- Он сказал, что расскажет это только тебе и, что это очень важно для тебя.
- Хорошо позови его, но сам будь за дверью, наготове.
Вошедший не стал представляться, а лишь стал молча и внимательно вглядываться в лицо первосвященника каким-то раскосым узнавающим взглядом.
Каиафа понял, что это один из тех странных незнакомцев, о которых ему докладывал, обеспокоившийся их появлением Маттавия.
- Что нужно тебе, чужеземец? Кто вы такие? Какие цели привели вас в наш город? - глава синедриона, в свою очередь, вгляделся в искаженный пламенем светильников лик пришедшего. Один глаз его сиял легкой зеленью, как алмаз чистейшей воды. Но второй - второй был явно фальшивым камнем, с помутневшим широко чернеющим зрачком.
- Слишком много вопросов... - человек запахнул плотнее мятый клетчатый халат странной, даже для разнообразного востока, расцветки. Он был длинен, тощ и нескладен. По необычному украшению на кончике носа, состоящему из прямоугольничков с дужкой, первосвященник, вспомнив описание, данное Маттавией, опознал одного из двух чужаков, владельца огромного черного кота.
- И, все же, - Каиафа давал понять, что знает о пришельцах, - по-моему, для благочинных гостей и представителей циркового искусства, которых вы пытаетесь из себя изобразить, поведение ваше чересчур раскованное и шумное. А, для бродячих фокусников вы ведете себя излишне вольготно. И я бы сказал, пренебрежительно, к соблюдению наших законов.
Пришедший сузил свои разнокалиберные глаза и пристально взглянул в лицо первосвященника, ловя его взгляд. Каиафа отчетливо ощутил шевеление собственных волос на затылке.

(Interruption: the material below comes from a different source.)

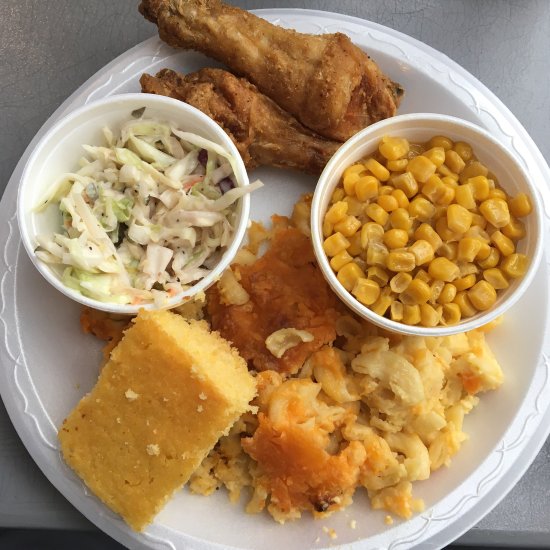
Where is `crumb`? The width and height of the screenshot is (550, 550). crumb is located at coordinates (331, 533).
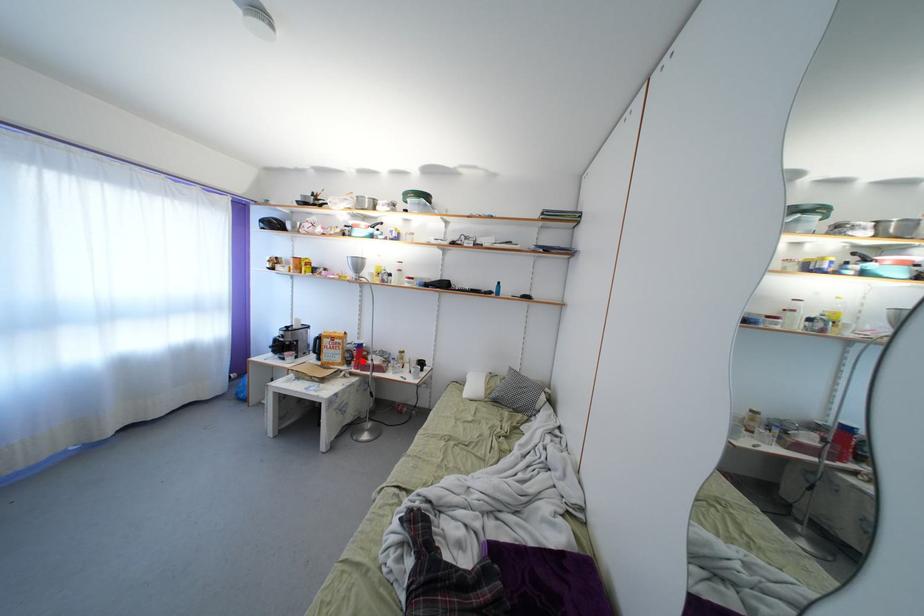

- Какая разница, кто мы? Посланцы Рима, скажем так. Слуги Тиберия... Главное, наши цели совпадают. И мы оба должны это осознавать, - долговязый продолжал ловить убегающий, мятущийся взор главы синедриона..
- А, если я прикажу схватить тебя?
- Руки коротки, - лаконично молвил пришелец, и, ставший ярко-зеленым, глаз его за прозрачной треснутой пленкой ворохнулся мутным крадущимся туманом.
И Каиафа понял, что это не просто слова.
Тот же продолжил веско и несколько свысока.
- Ты мудр, священник и оттого столько лет являешься первым из иных служителей богов. Продолжай же править своим народом, нам ни к чему твои заботы и не нужны твои богатства. Мы не посягаем на вашу веру и ваши вековые обычаи. Но... нужна твоя помощь. Которую ты окажешь в своих же интересах, а также на пользу твоего колена и твоего древнего народа.
- Ты говоришь повелительно со мной, - вероятно, задетый тоном чужака, надменно начал первосвященник, - не я к тебе пришел, но ты ко мне....
- Таков язык моего народа, он свидетельствует не о высокомерии, а лишь о почтительности к твоему сану. Я всего лишь жалкий проситель. Откажешь в просьбе - твоя воля. Но вспомни о судьбе начальника тайной стражи....
Иголки ужаса сдавили затылок Каиафы.
Добродушного нескладного верзилы перед ним, как не бывало. Его другой глаз пламенел, нет, не чернел, а, именно, пламенел первобытным мраком. Зиявшая отчетливо, страшная беспроглядная бездна затягивала мысли главы синедриона в свою глубь и там лениво перебирала чем-то до льдистости холодным.
Голос гостя внезапно утратил блеяще-дребезжащий оттенок и налился дамасской сталью, - не повтори судьбы Маттавии. Ты ведь сам хотел нас использовать в своих планах....
- Откуда он знает? Маттавия рассказал? Что же они с ним сделали? - мысли быстро веретенились в голове Каиафы и исчезали, засасываемые, как воронкой, черной жутью глаз собеседника.
- Помогите же мне, боги! - взмолился он вслух, и тотчас наваждение отступило.
- Шалом леха !* - вид незнакомца вновь стал смиренным, - давай продолжим наш разговор.
Каиафу передернуло. Преобразования, происходящие со странным пришельцем, пугали его.
* Мир тебе (древн. арамейский).
- Но для чего вы мутили народ в Иерусалиме, возвеличивая назорейского пророка и восхваляя его чудеса? - он непроизвольно сказал первое, что пришло в освобожденную от неприятных ощущений голову. - Где вы научились таким фокусам? И откуда в цирке оказалось столько вина?